Splitter
A Splitter is a pluggable component whose purpose is to take a stream of data (typically a large file) and publish a stream of events containing smaller chunks (components).
To define how to split the data, a tree-like data structure (component hierarchy) is passed in as an input.
Concrete implementations are expected to know the format of the streamed data, i.e. XML, JSON, CSV, etc.. This is required, since the method of splitting out the components is dependent on the way the data is structured.
Since the Debulker allows multiple splitters, the Splitter is expected to return a name that uniquely identifies itself.
Interface
The Splitter interface is defined as follows.

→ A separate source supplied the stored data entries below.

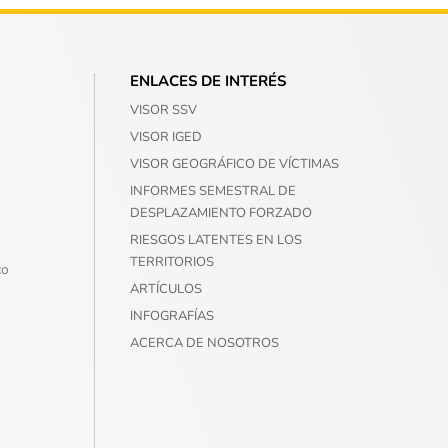
ENLACES DE INTERÉS
VISOR SSV
VISOR IGED
VISOR GEOGRÁFICO DE VÍCTIMAS
INFORMES SEMESTRAL DE
DESPLAZAMIENTO FORZADO
RIESGOS LATENTES EN LOS
TERRITORIOS
co
ARTÍCULOS
INFOGRAFÍAS
ACERCA DE NOSOTROS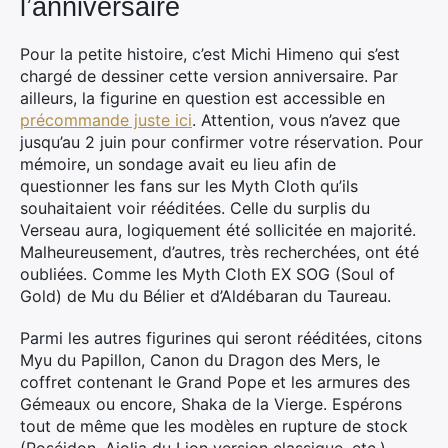
l’anniversaire
Pour la petite histoire, c’est Michi Himeno qui s’est
chargé de dessiner cette version anniversaire. Par
ailleurs, la figurine en question est accessible en
précommande juste ici
. Attention, vous n’avez que
jusqu’au 2 juin pour confirmer votre réservation. Pour
mémoire, un sondage avait eu lieu afin de
questionner les fans sur les Myth Cloth qu’ils
souhaitaient voir rééditées. Celle du surplis du
Verseau aura, logiquement été sollicitée en majorité.
Malheureusement, d’autres, très recherchées, ont été
oubliées. Comme les Myth Cloth EX SOG (Soul of
Gold) de Mu du Bélier et d’Aldébaran du Taureau.
Parmi les autres figurines qui seront rééditées, citons
Myu du Papillon, Canon du Dragon des Mers, le
coffret contenant le Grand Pope et les armures des
Gémeaux ou encore, Shaka de la Vierge. Espérons
tout de même que les modèles en rupture de stock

public interface Splitter {
String getName(); (1)
Flux<DebulkComponent> split(InputStream stream, ComponentHierarchy hierarchy); (2)
}
| 1 | getName is used to uniquely identify the implementation. |
| 2 | split takes an InputStream and ComponentHierarchy and returns a Publisher emitting Components. |
Memory Efficiency
Splitter implementations are responsible for limiting the amount of memory consumed during processing. As such, it is strongly recommended not to attempt streaming all the data into memory before parsing and splitting into constituent components. Instead, only as much of the data as is needed should be held in memory at any given time, providing optimal memory efficiency.
Implementations are also recommended to provide mechanisms to limit the maximum amount of memory a given splitter may consume.